Doch für Richterin Christel Dotzauer kam eine Einstellung des Verfahrens nicht infrage, weshalb die Angeklagte zunächst ein Geständnis ablegen sollte. Die Angeklagte sagte, dass sie sich mit dem Mann und seiner Freundin in Waiblingen am Bahnhof getroffen habe. Ihr Ziel sei es gewesen, den beiden zu helfen, die laut Angaben der Angeklagten aus ihrer Wohnung geschmissen worden seien. Am Bahnhof sei der 26-Jährigen aufgefallen, dass der Mann stark alkoholisiert gewesen war. „Er hat gesagt, dass er Alkohol braucht“, sagte sie. Mit dem Alkohol vom Supermarkt seien sie zu dritt auf die Erleninsel gegangen. „Ich hatte zu diesem Zeitpunkt keine Absicht, mich sexuell zu betätigen“, sagte die Angeklagte.
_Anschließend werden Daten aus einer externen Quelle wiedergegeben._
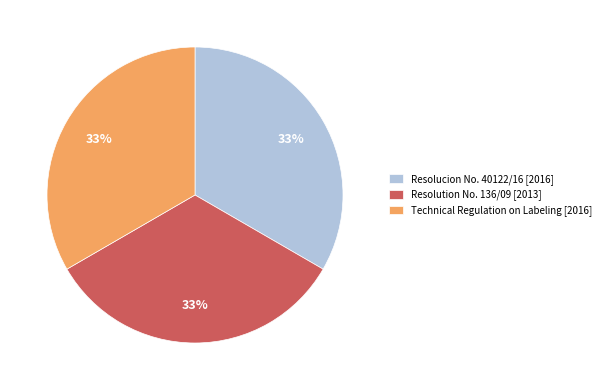

Does any single category account for the majority?

No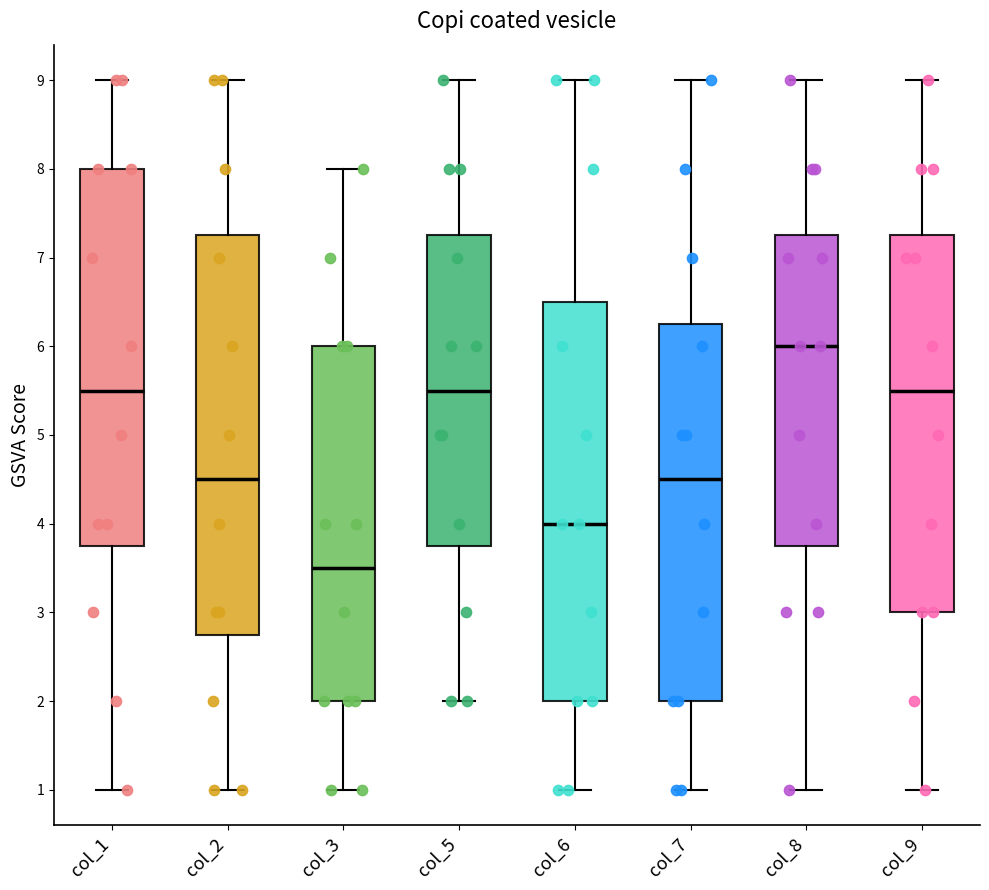

Reading left to right, transcribe this box plot: for each box, give where its median line is, the range the box spans, and where its two whiskers end, as read against the y-axis. The values are not printed on the chart, so give them approximately, as read against the axis.

col_1: median 5.5, box 3.8 to 8.0, whiskers 1.0 to 9.0
col_2: median 4.5, box 2.8 to 7.3, whiskers 1.0 to 9.0
col_3: median 3.5, box 2.0 to 6.0, whiskers 1.0 to 8.0
col_5: median 5.5, box 3.8 to 7.3, whiskers 2.0 to 9.0
col_6: median 4.0, box 2.0 to 6.5, whiskers 1.0 to 9.0
col_7: median 4.5, box 2.0 to 6.3, whiskers 1.0 to 9.0
col_8: median 6.0, box 3.8 to 7.3, whiskers 1.0 to 9.0
col_9: median 5.5, box 3.0 to 7.3, whiskers 1.0 to 9.0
Im Pavillon noch mehr getrunken

Unter dem Pavillon hätten sie alkoholische Getränke zu sich genommen – und schließlich sei durch die Initiative des Mannes der Geschlechtsverkehr zustande gekommen. Sie selbst habe unter dem Einfluss von starken Medikamenten und Alkohol gestanden und daher die Situation nicht beurteilen können. Sie habe nicht die Absicht gehabt, jemanden zu beschämen, so die Angeklagte weiter. „Für mich war der Pavillon ein Rückzugsort“, sagte sie. „Mir tut es leid, dass Dritte sich dadurch beschämt gefühlt haben.“ Außerdem beteurte die junge Frau: „Für mich ist es eine sehr unangenehme Lehre fürs Leben, ich würde es gerne rückgängig machen.“ Richterin Christel Dotzauer forderte ein Gutachten an, um die Schuldfähigkeit der Angeklagten zu überprüfen, und vertagte die Hauptverhandlung auf unbestimmte Zeit.